U.S. team, coached by Aspen resident Justin Leonard, holds off Internationals for Junior Presidents Cup title in Australia 

By Gary Baines – 12/9/2019

Later this week, Justin Leonard will be front and center at the Presidents Cup, serving as one of the lead analysts at the event for Golf Channel’s coverage of the matches between the U.S. and the International squads.

But that isn’t the only official role the Aspen resident is playing in Melbourne, Australia this week. The other concluded on Monday, when Leonard’s U.S. team narrowly held off the Internationals for a 13-11 victory in the Junior Presidents Cup.

The Americans led 9-3 after Sunday’s four-ball and foursomes sessions, but the Internationals rallied with wins in five of the first six singles matches on Monday before four Americans secured wins to put the U.S. over the top.

“I knew it would be harder than (the American players) thought it would be and I tried to convey that,” said Leonard (pictured above), a one-time British Open champion who has lived in Aspen since 2015. “I’m glad to see the International Team came out today.

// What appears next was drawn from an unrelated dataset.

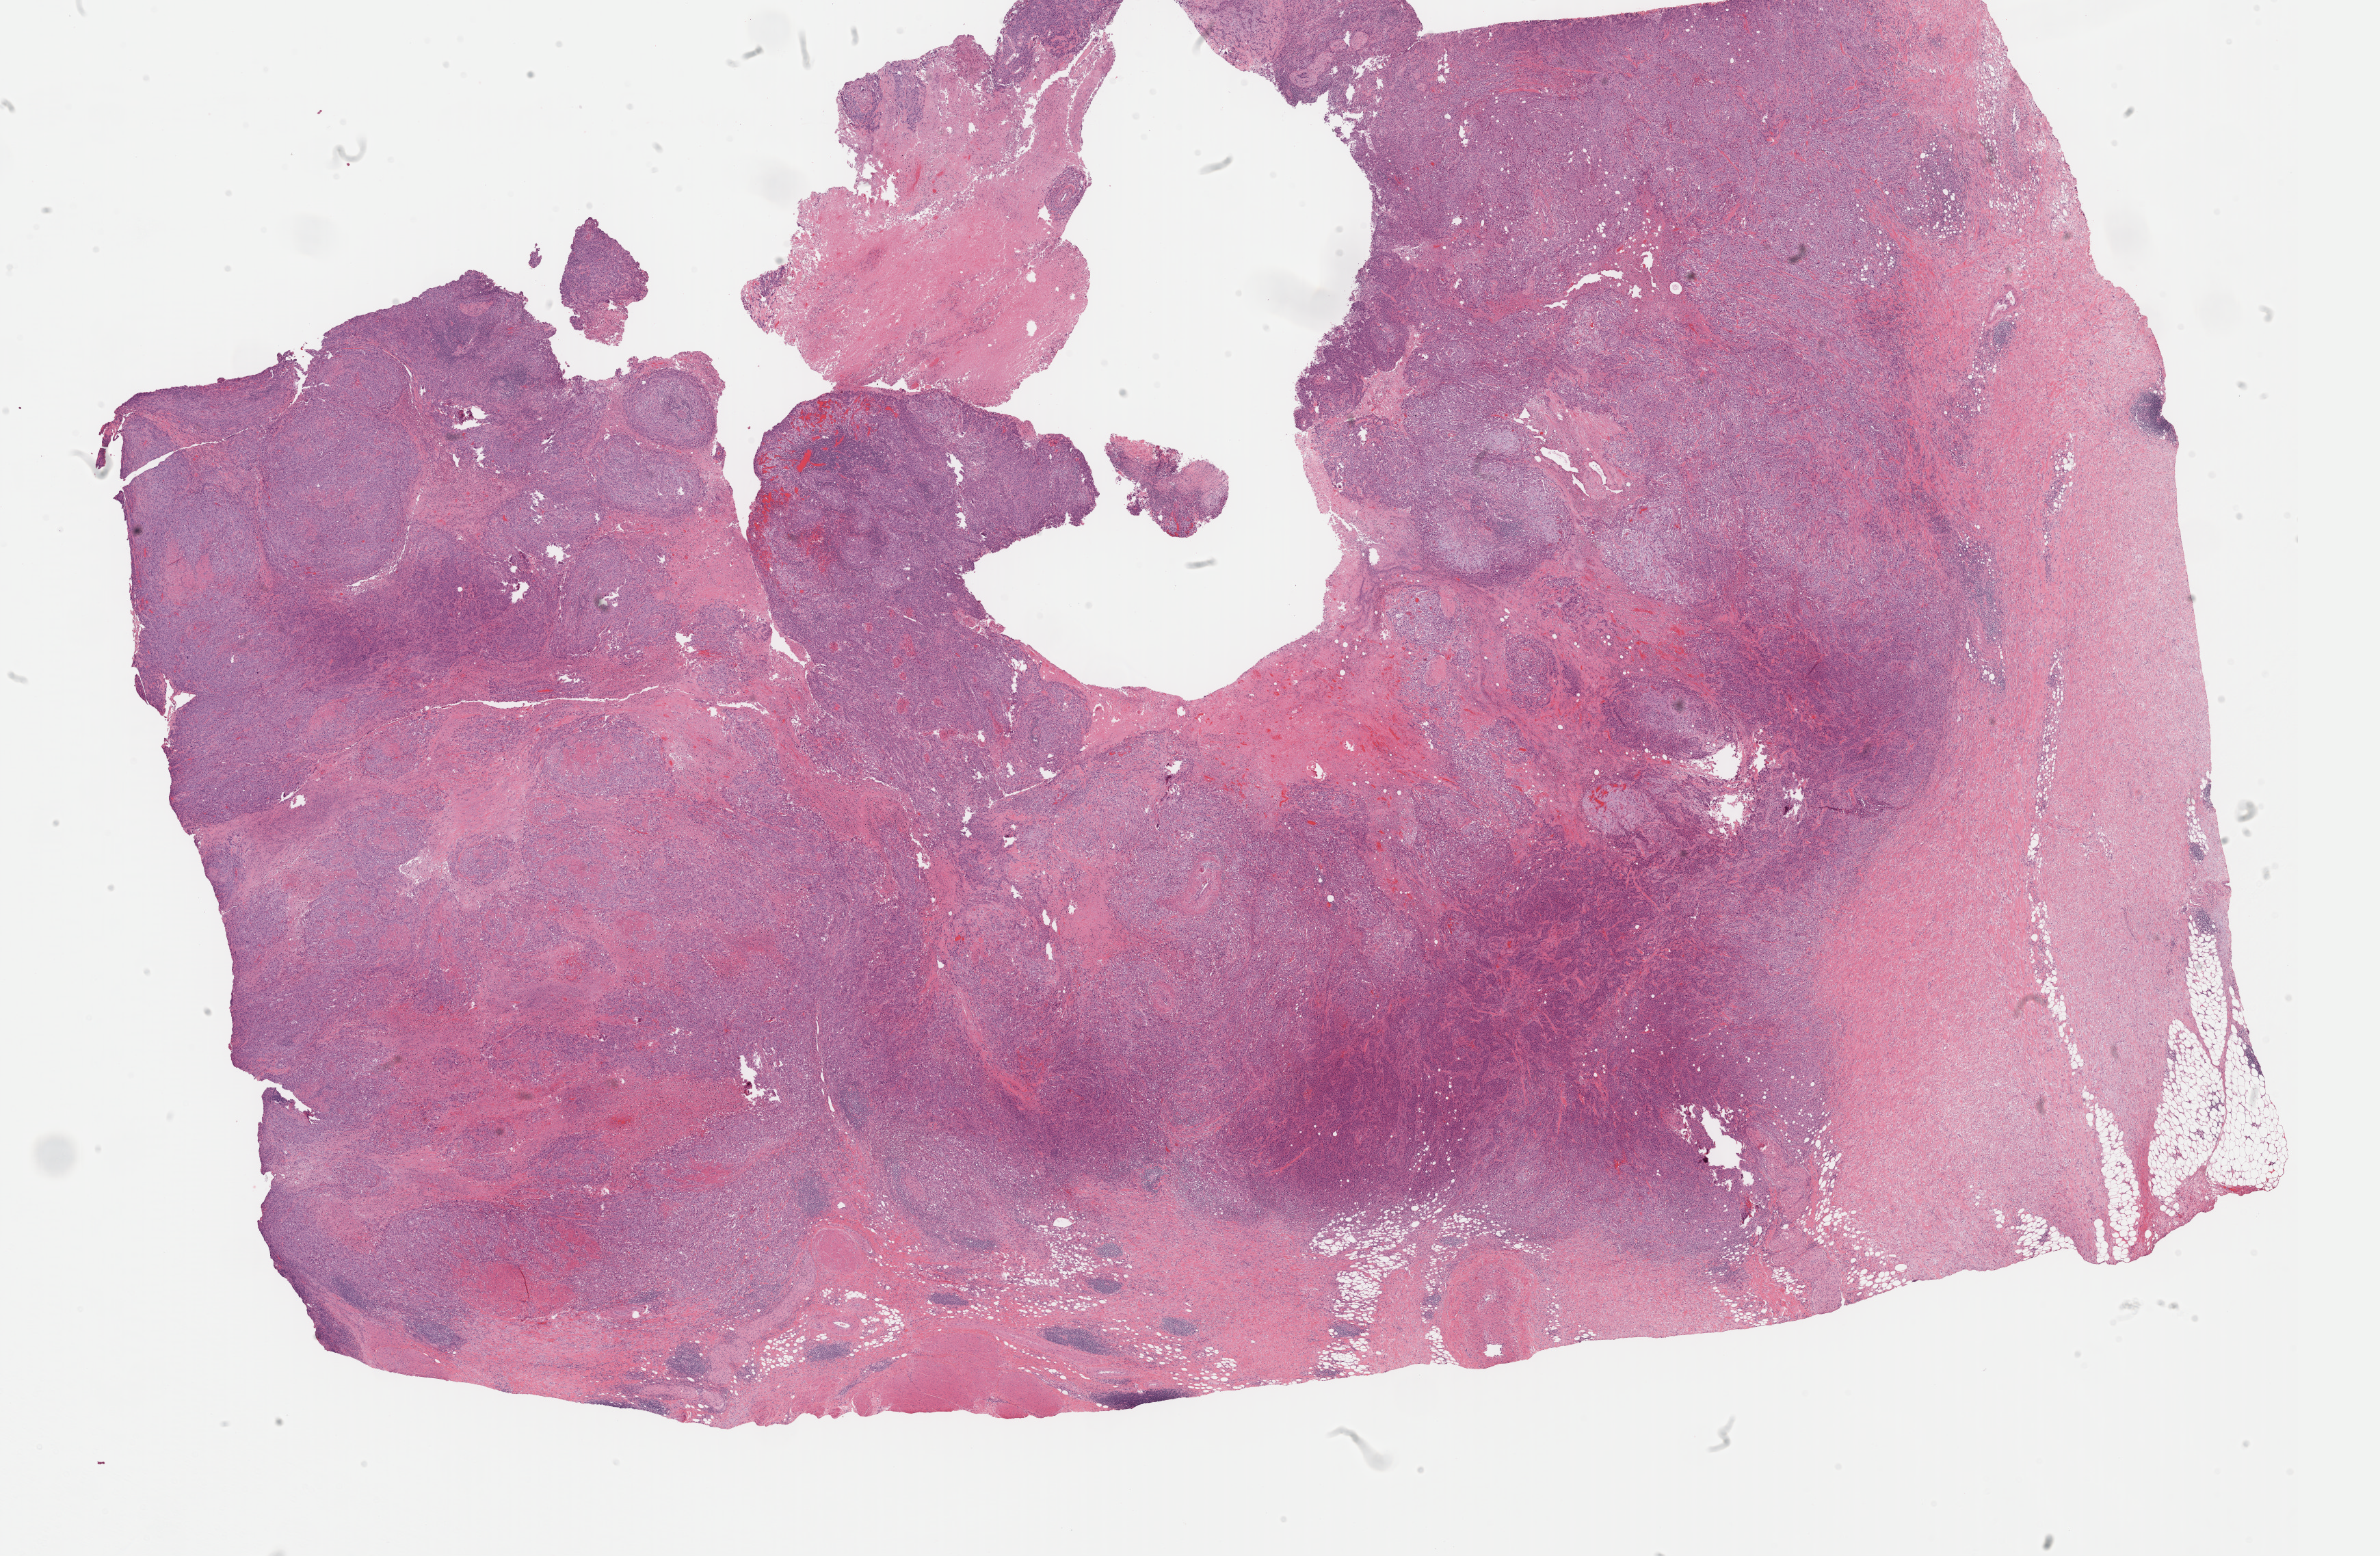
Digitized H&E-stained tissue section (whole slide) — a low-resolution overview of the entire scanned area, about 27.5 x 17.9 mm, formalin-fixed paraffin-embedded (FFPE) diagnostic section, primary tumour sample from the bladder. Patient: male, age at initial diagnosis 76 years. Histologic grade: high grade.
Pathologic diagnosis: Transitional cell carcinoma (lateral wall of bladder). Lymph nodes positive (case pathology): 0 of 28 examined. TNM: T3b N0 M0. AJCC pathologic stage: III (7th edition).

I knew they were capable of it and they did that.

“It’s hard playing against a player or team that is kind of mad and has nothing to lose. That’s a pretty dangerous combination. They started great and we were down on every match except the top match for a while. We got a couple of close ones go our way in the end.”

It was the Americans’ second straight victory in the Junior Presidents Cup, which debuted in 2017 in Edison, N.J., when David Toms’ U.S. squad prevailed 14-10.

Leonard played in five Presidents Cup during his career, in addition to three Ryder Cups. He won a dozen times on the PGA Tour

Twenty-five years ago, former CU athlete Hale Irwin (right) was a player-captain for the U.S. in the inaugural Presidents Cup, with Paul Azinger serving as a very-involved vice captain.

Leonard was the Junior Presidents Cup captain for the U.S. 25 years years after another player with strong Colorado ties, Hale Irwin, captained the American team in the inaugural Presidents Cup. In fact, after winning the MCI Heritage Classic earlier in 1994, the 49-year-old Irwin competed in the Presidents Cup that year as well, going 2-1 as a player. Paul Azinger, another 2019 Presidents Cup TV analyst, served as Irwin’s very-involved assistant captain in 1994.

Overall, the U.S. defeated the Internationals 20-12 in that first Presidents Cup — held Sept; 12-14, 1994 in Gainesville, Va.

This year, for the first time since, the American squad will feature another player-captain as Tiger Woods used one of his four captain’s picks on himself for this week’s competition. Irwin and Woods are the only two playing captains in Presidents Cup history.